How do you build an evaluation benchmark from Reddit community data?

Identify subreddits with clear factual questions and authoritative answers — r/AskScience, r/ExplainLikeImFive, r/learnprogramming. Collect high-scoring Q&A pairs with score ≥ 50. Have Claude generate 3 plausible wrong answers for each correct answer to create multiple-choice evaluation items. Manually review 10-20% of the benchmark for accuracy. This produces a domain-specific evaluation benchmark for free, with community-validated correct answers, compared to the thousands of dollars expert annotation typically costs.

What is the cost of building a well-curated 1,000-pair Reddit fine-tuning dataset?

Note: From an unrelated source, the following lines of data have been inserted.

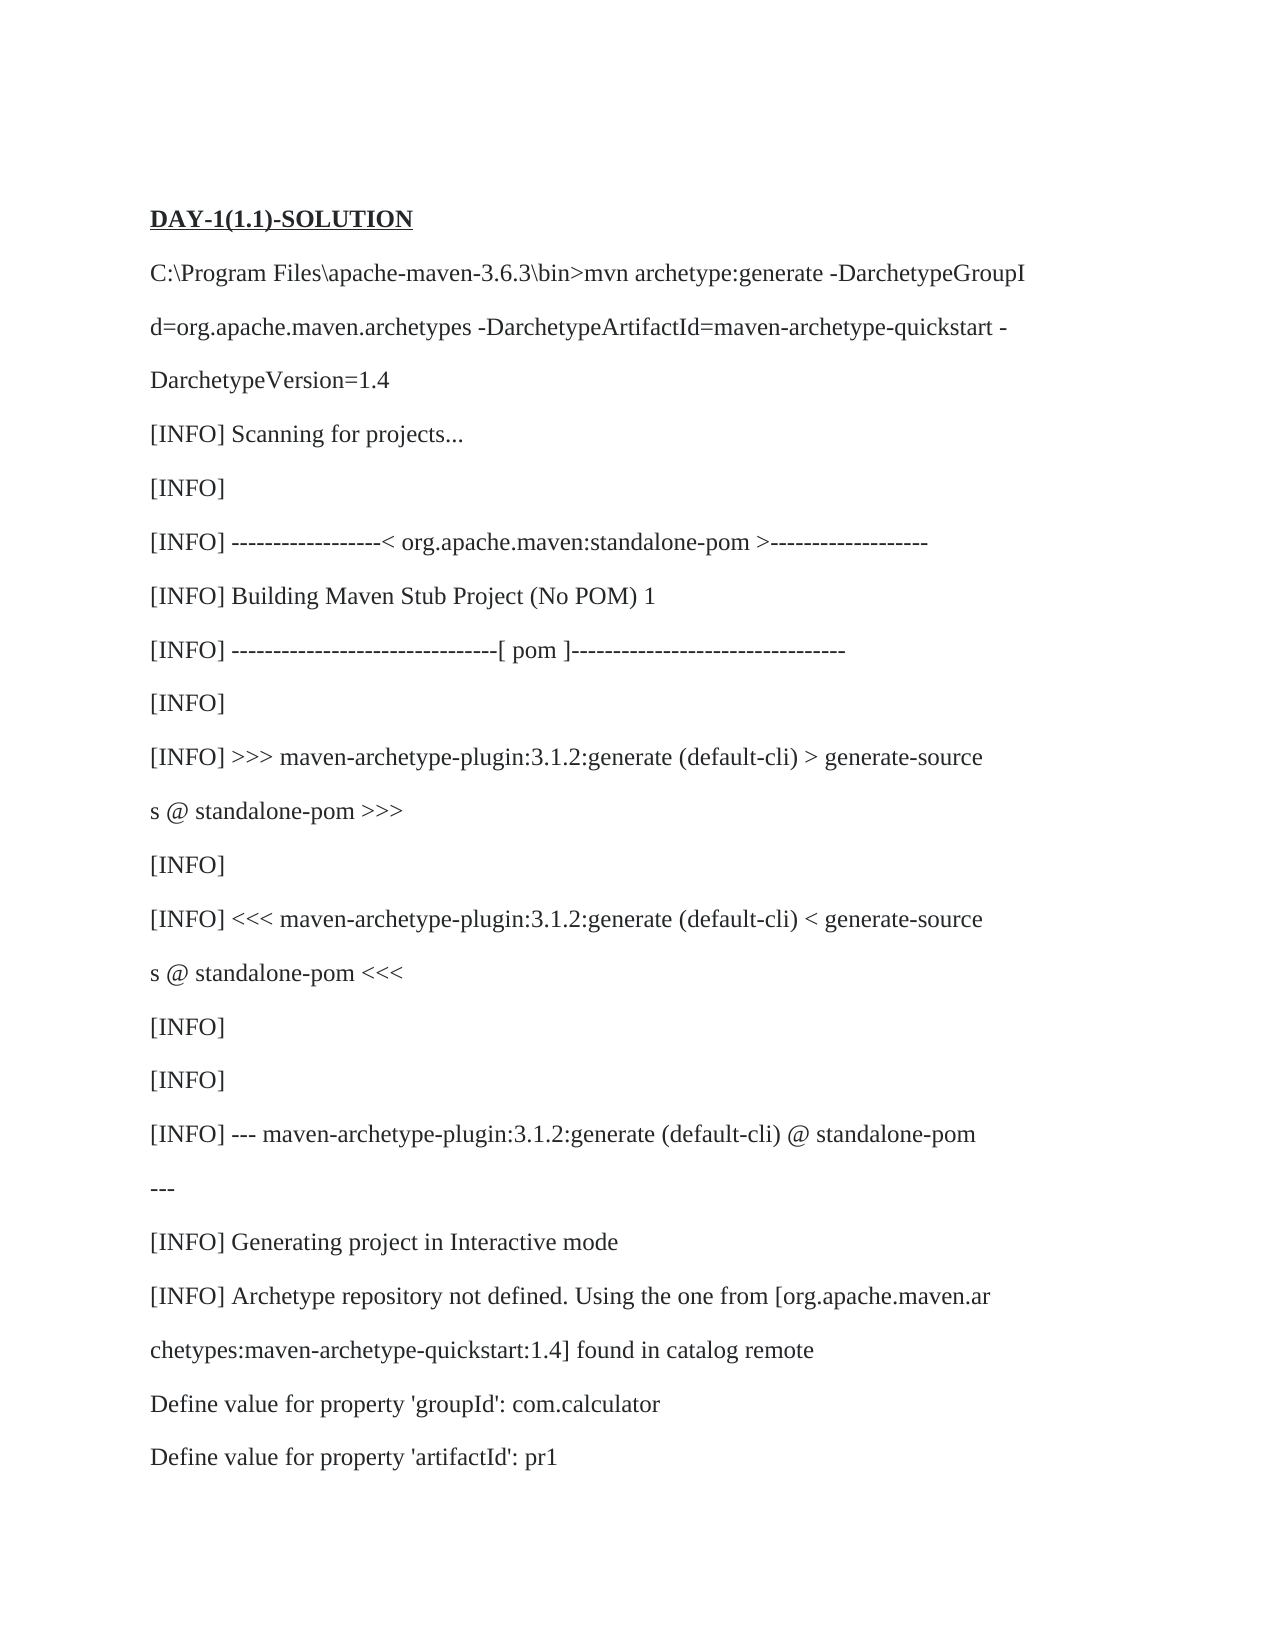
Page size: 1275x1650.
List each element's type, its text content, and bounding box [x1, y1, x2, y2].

text [INFO] Building Maven Stub Project (No POM) 1 [150, 581, 1125, 609]
text Define value for property 'groupId': com.calculator [150, 1389, 1125, 1417]
text [INFO] <<< maven-archetype-plugin:3.1.2:generate (default-cli) < generate-source [150, 904, 1125, 933]
text [INFO] [150, 850, 1125, 879]
text [INFO] ------------------< org.apache.maven:standalone-pom >------------------- [150, 527, 1125, 556]
text DAY-1(1.1)-SOLUTION [150, 204, 1125, 233]
text --- [150, 1173, 1125, 1202]
text [INFO] [150, 688, 1125, 717]
text [INFO] [150, 473, 1125, 502]
text s @ standalone-pom <<< [150, 958, 1125, 987]
text chetypes:maven-archetype-quickstart:1.4] found in catalog remote [150, 1335, 1125, 1363]
text [INFO] [150, 1066, 1125, 1094]
text [INFO] --- maven-archetype-plugin:3.1.2:generate (default-cli) @ standalone-pom [150, 1119, 1125, 1148]
text d=org.apache.maven.archetypes -DarchetypeArtifactId=maven-archetype-quickstart - [150, 312, 1125, 340]
text Define value for property 'artifactId': pr1 [150, 1442, 1125, 1471]
text [INFO] Scanning for projects... [150, 419, 1125, 448]
text DarchetypeVersion=1.4 [150, 365, 1125, 394]
text s @ standalone-pom >>> [150, 796, 1125, 825]
text [INFO] --------------------------------[ pom ]--------------------------------- [150, 635, 1125, 663]
text [INFO] Generating project in Interactive mode [150, 1227, 1125, 1256]
text [INFO] Archetype repository not defined. Using the one from [org.apache.maven.ar [150, 1281, 1125, 1310]
text C:\Program Files\apache-maven-3.6.3\bin>mvn archetype:generate -DarchetypeGroupI [150, 258, 1125, 286]
text [INFO] >>> maven-archetype-plugin:3.1.2:generate (default-cli) > generate-source [150, 742, 1125, 771]
text [INFO] [150, 1012, 1125, 1040]
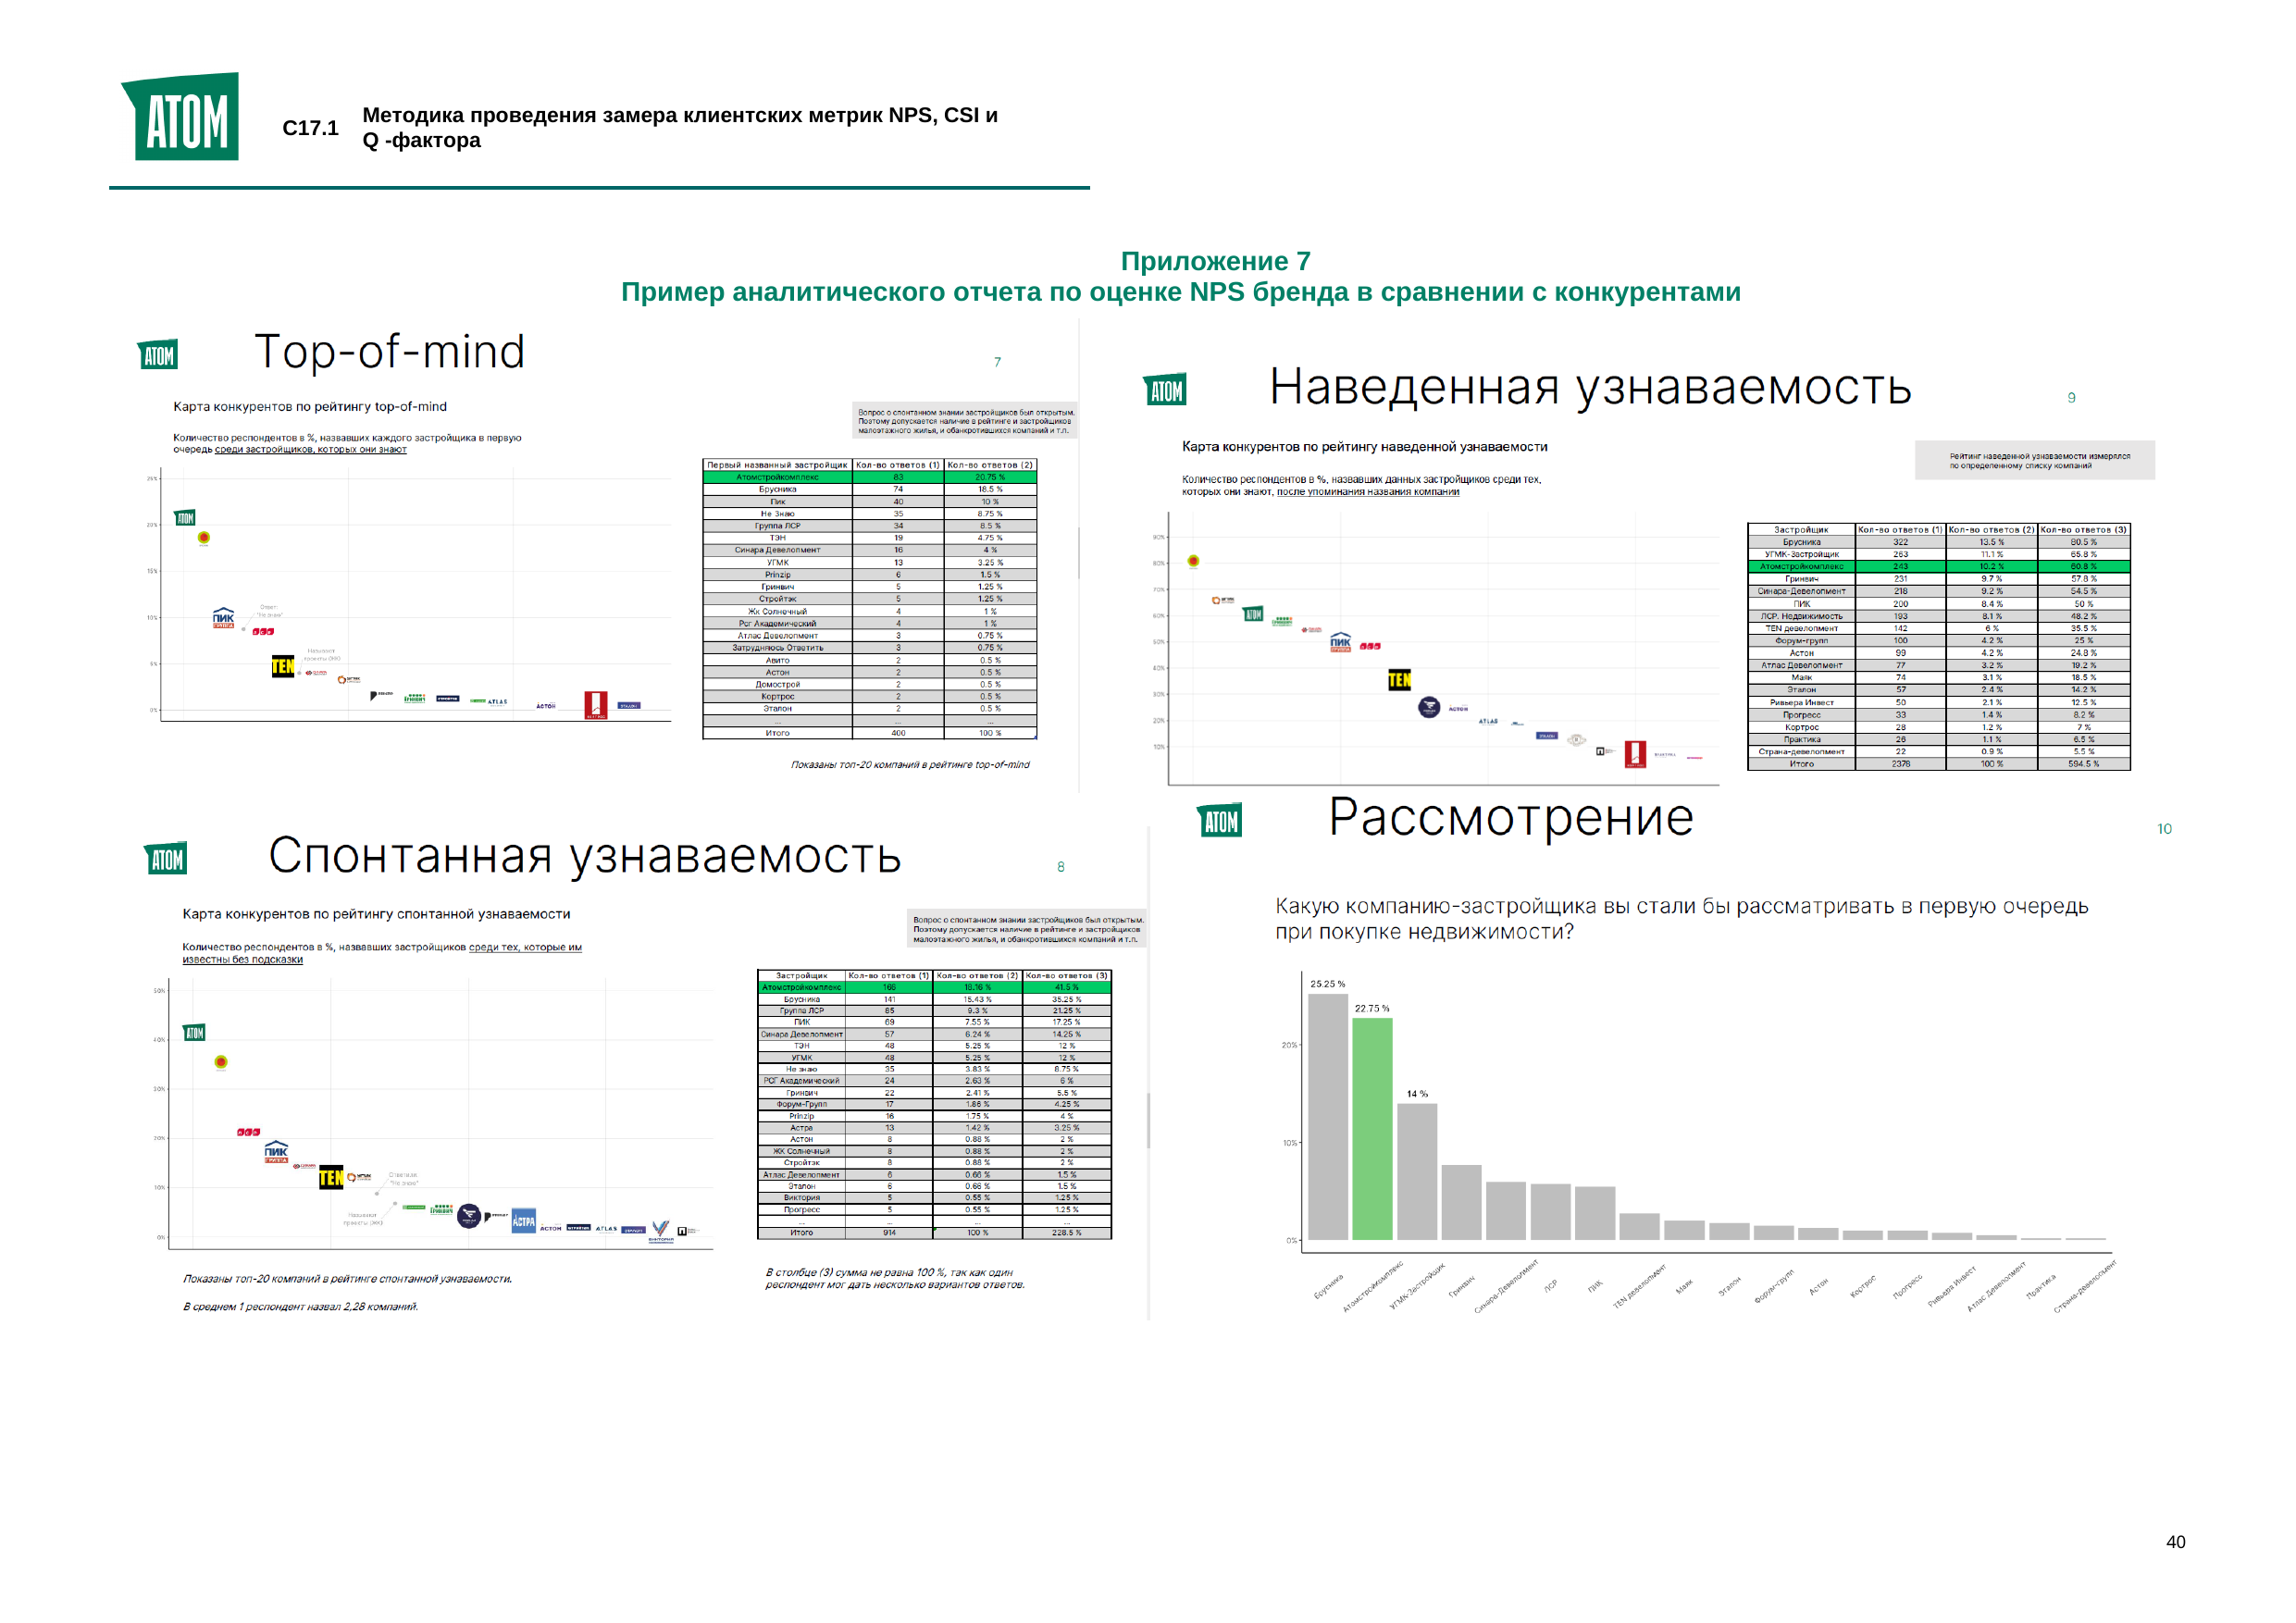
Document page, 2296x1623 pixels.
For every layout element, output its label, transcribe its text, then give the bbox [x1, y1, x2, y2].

picture [109, 826, 1150, 1320]
picture [119, 69, 242, 163]
picture [1118, 363, 2178, 1320]
subtitle Приложение 7 Пример аналитического отчета по оценке NPS бренда в сравнении с конкурентами [178, 245, 2186, 307]
picture [109, 318, 1080, 793]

The Apify Reddit Scraper at PPE rates costs approximately $2-4 to collect 10,000 raw posts (you need ~10x raw data to yield 1,000 quality-filtered pairs). Claude Haiku quality filtering at ~200 tokens per post costs approximately $0.30-0.50 for 10,000 posts. Claude Sonnet for preference pair validation (higher quality needed) at 100 pairs costs approximately $2-3. DPO dataset generation with Claude Sonnet adds another $5-8. Total for a well-curated 1,000-pair instruction fine-tuning dataset: $10-16.